Acute Myeloid Leukemia (AML): Diagnosis 

How is acute myeloid leukemia (AML) diagnosed?

If your healthcare provider thinks you might have AML, you will need certain exams and tests to make sure. Your healthcare provider will ask you about your health history, your symptoms, risk factors, and family history of disease. Your healthcare provider will also give you a physical exam.

What tests might I need?

You may need one or more of these tests:

Blood tests

Blood is taken from your arm or hand with a needle. The blood is then tested in many ways (see below).

Bone marrow aspiration and biopsy

This procedure is done by taking out small amounts (samples) of bone marrow. Bone marrow is the thick, spongy liquid inside bones. Samples are usually taken from the back of the hip (pelvic) bone. For the bone marrow aspiration, the skin over the hip is numbed. A long, hollow needle is then put through the skin and into the hip bone. A syringe is used to pull out a small amount of bone marrow. You may have some brief pain when the marrow is removed. A bone marrow biopsy is usually done just after the aspiration. A small piece of bone and marrow is removed with a slightly larger needle that's pushed down into the bone. The biopsy may also cause some brief pain. The bone marrow is then sent to a lab where it's checked for leukemia cells and tested in many ways (see below).

How blood or bone marrow is tested

The tests done on blood or bone marrow samples may include:

• Complete blood count (CBC). This test measures the numbers of different types of cells in your blood. People with AML usually have too many early (immature) white blood cells, called blasts. There might be low numbers of red blood cells and platelets.

• Immunophenotyping. This test measures the types and amounts of proteins called antigens on the surface of the leukemia cells. This can be used to see if you have AML, and to find out which subtype you have. Results of this test may take several days.

• Cytogenetics. For this test, cells are grown in a lab for a week or more. The chromosomes inside the cells are then stained with special dyes and viewed with a microscope. Major changes in the chromosomes can often be seen with this test. But smaller changes may not be visible.

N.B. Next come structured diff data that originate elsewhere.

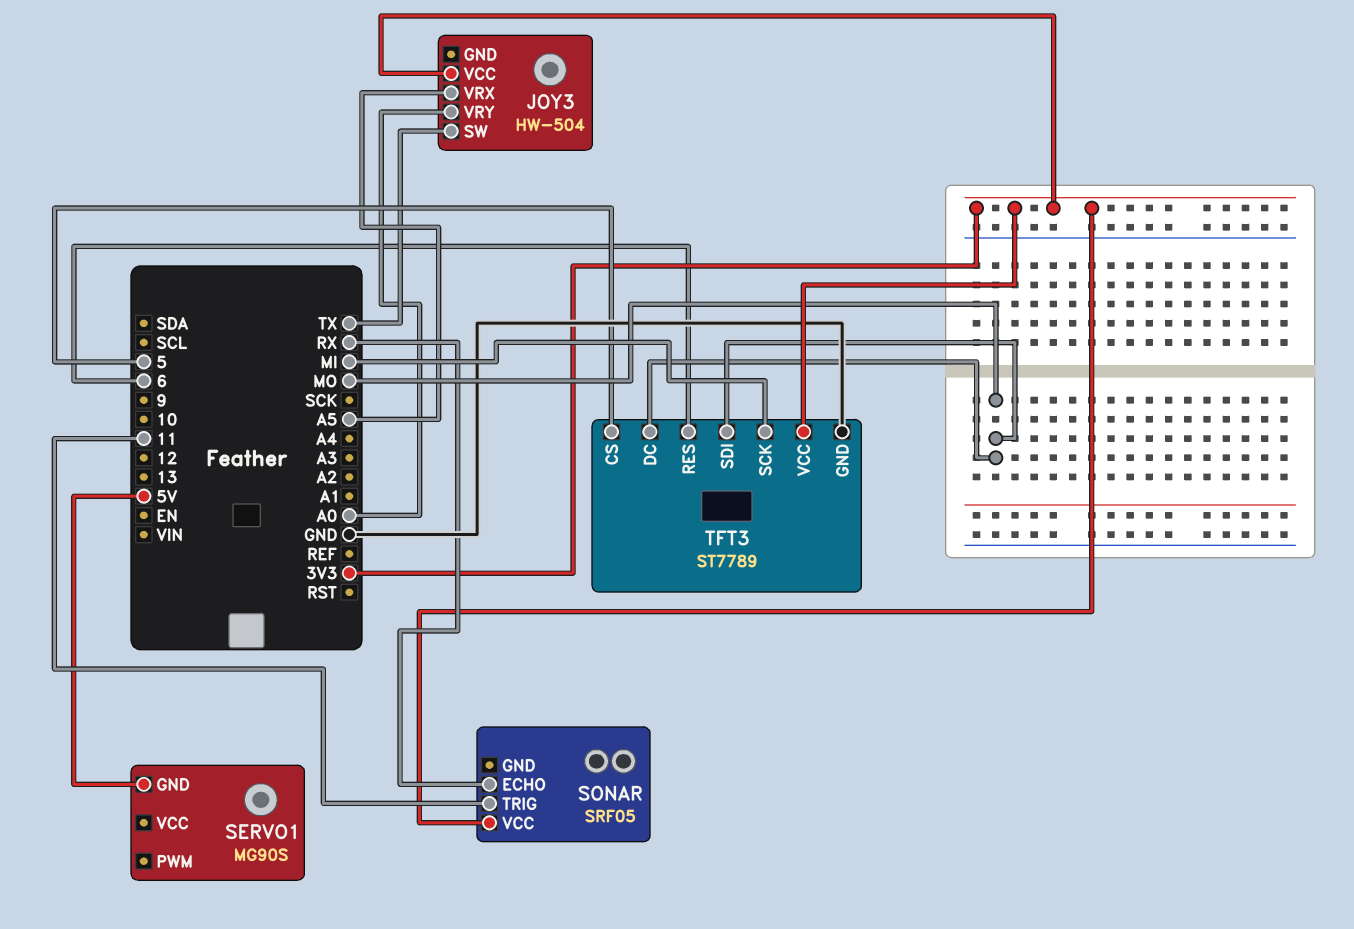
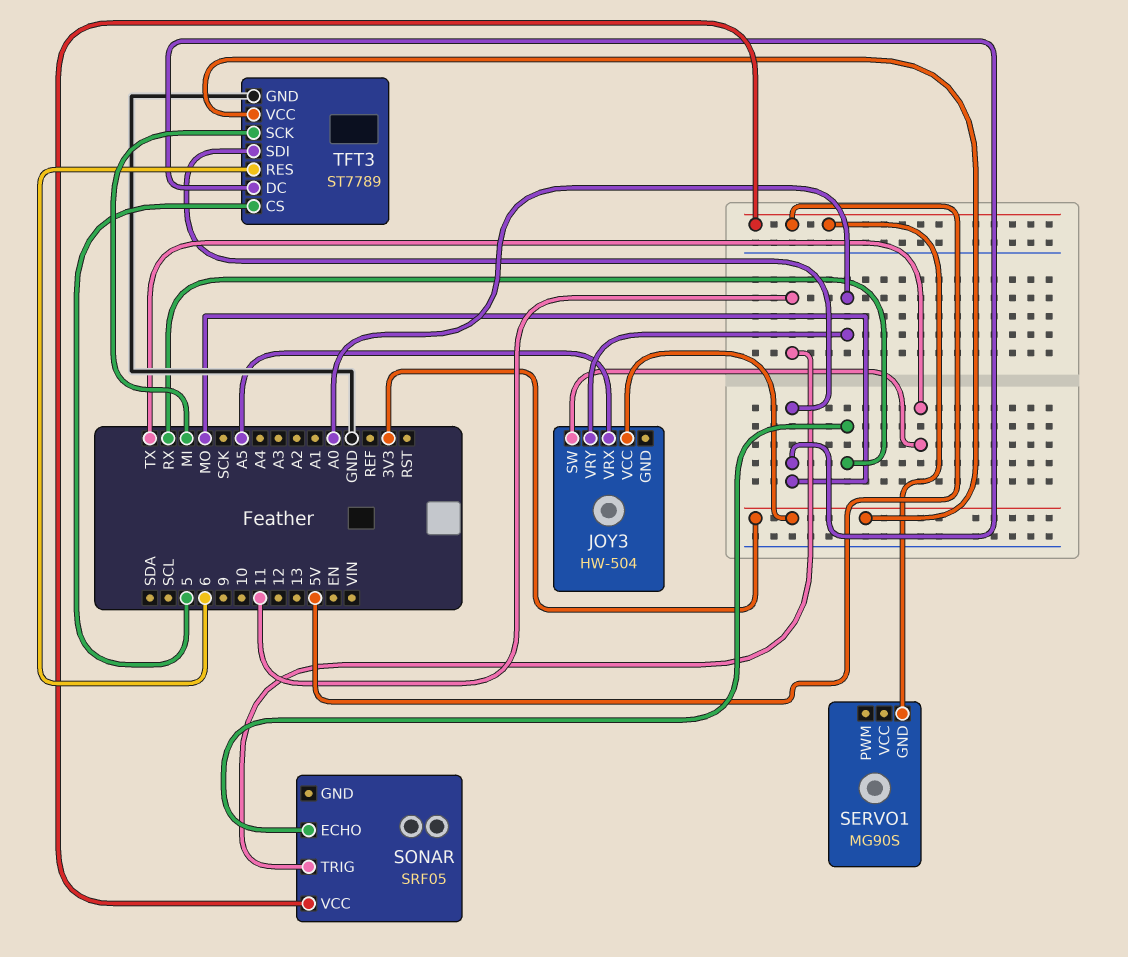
SONAR pin VCC: 3V3 -> 5V

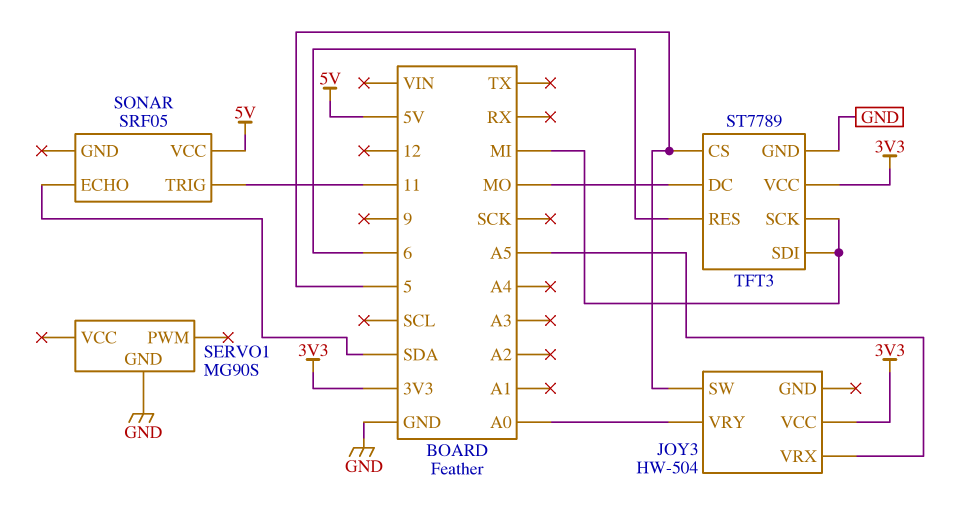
JOY3 pin SW: TX -> 5
SERVO1 pin GND: 5V -> GND
SONAR pin ECHO: RX -> SDA
TFT3 pin SDI: MO -> MI

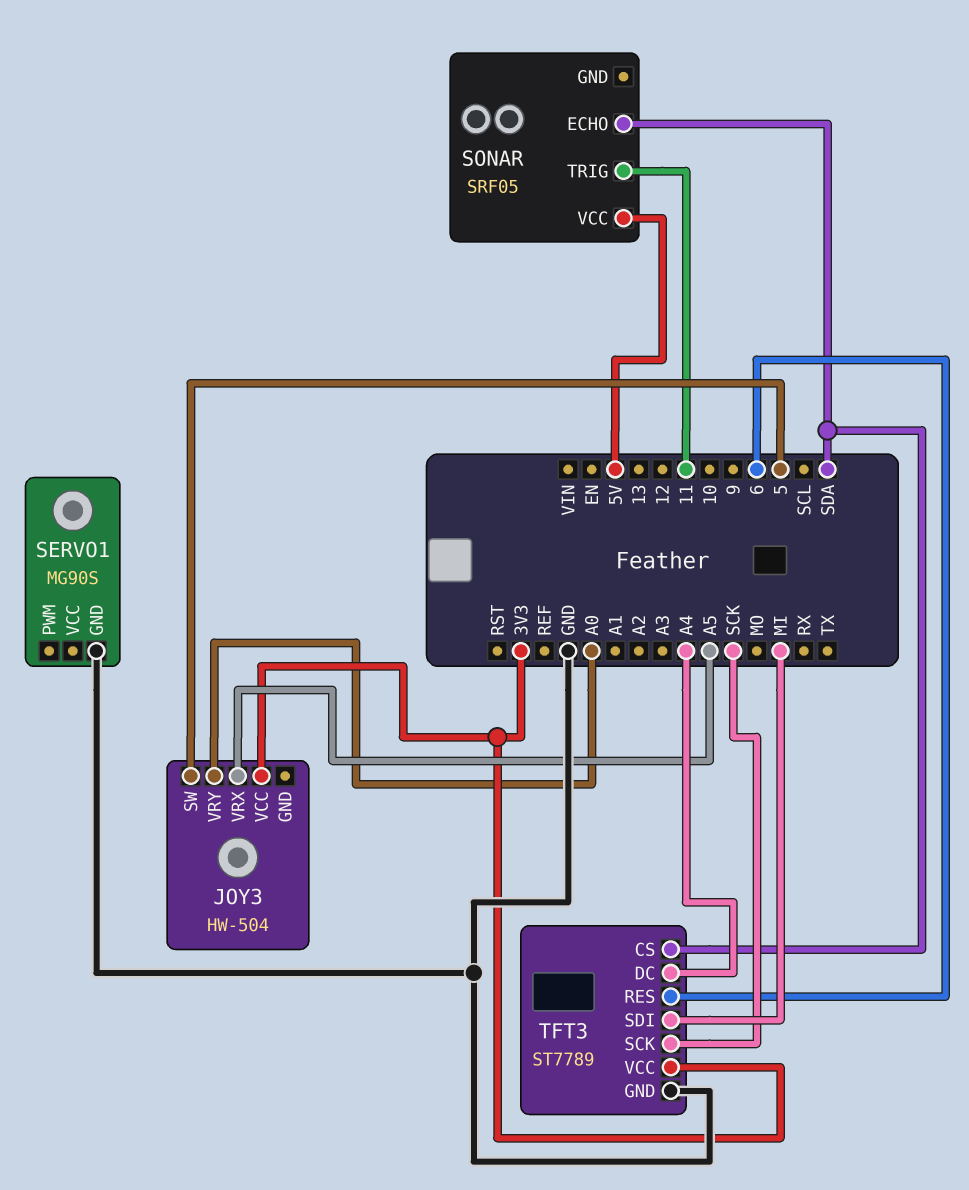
TFT3 pin CS: 5 -> SDA
TFT3 pin DC: MO -> A4
TFT3 pin SCK: MI -> SCK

• Fluorescence in situ hybridization (FISH). This test is another way to look for changes in chromosomes. The cells in the sample are stained with fluorescent dyes that will only attach to certain parts of chromosomes. The cells are then viewed with a microscope using a special light. This test can find some chromosome changes that can't be seen with standard cytogenetic testing. It's also a quicker test.

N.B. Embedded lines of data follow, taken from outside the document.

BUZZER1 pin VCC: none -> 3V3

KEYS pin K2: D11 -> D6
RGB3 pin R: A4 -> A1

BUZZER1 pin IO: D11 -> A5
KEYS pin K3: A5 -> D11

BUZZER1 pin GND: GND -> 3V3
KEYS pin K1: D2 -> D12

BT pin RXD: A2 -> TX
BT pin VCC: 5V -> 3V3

• Polymerase chain reaction (PCR). This is a very sensitive test that can find even very low levels of leukemia cells in a test sample. It works by increasing the amount of genetic material in the sample so that it can be found. This test can find small levels of chromosome changes that other tests can’t find. 

• Next generation sequencing. This is a broad term to describe multiple different sequencing methods used to find abnormal cancer cells. Lab tests are used to look at the order (sequence) of DNA and RNA cells. Comparisons can then be made in the order of cancer cells with those of normal cells to find genetic changes. These tests can help determine prognosis and types of treatment used.

Finding the gene changes in your leukemia cells helps your healthcare provider know if you have AML and the exact type of AML you have.

Getting your test results

When your healthcare provider has the results of your tests, they will contact you with the results. Your provider will talk with you about other tests you may need if AML is found. Make sure you understand the results and what follow-up you need.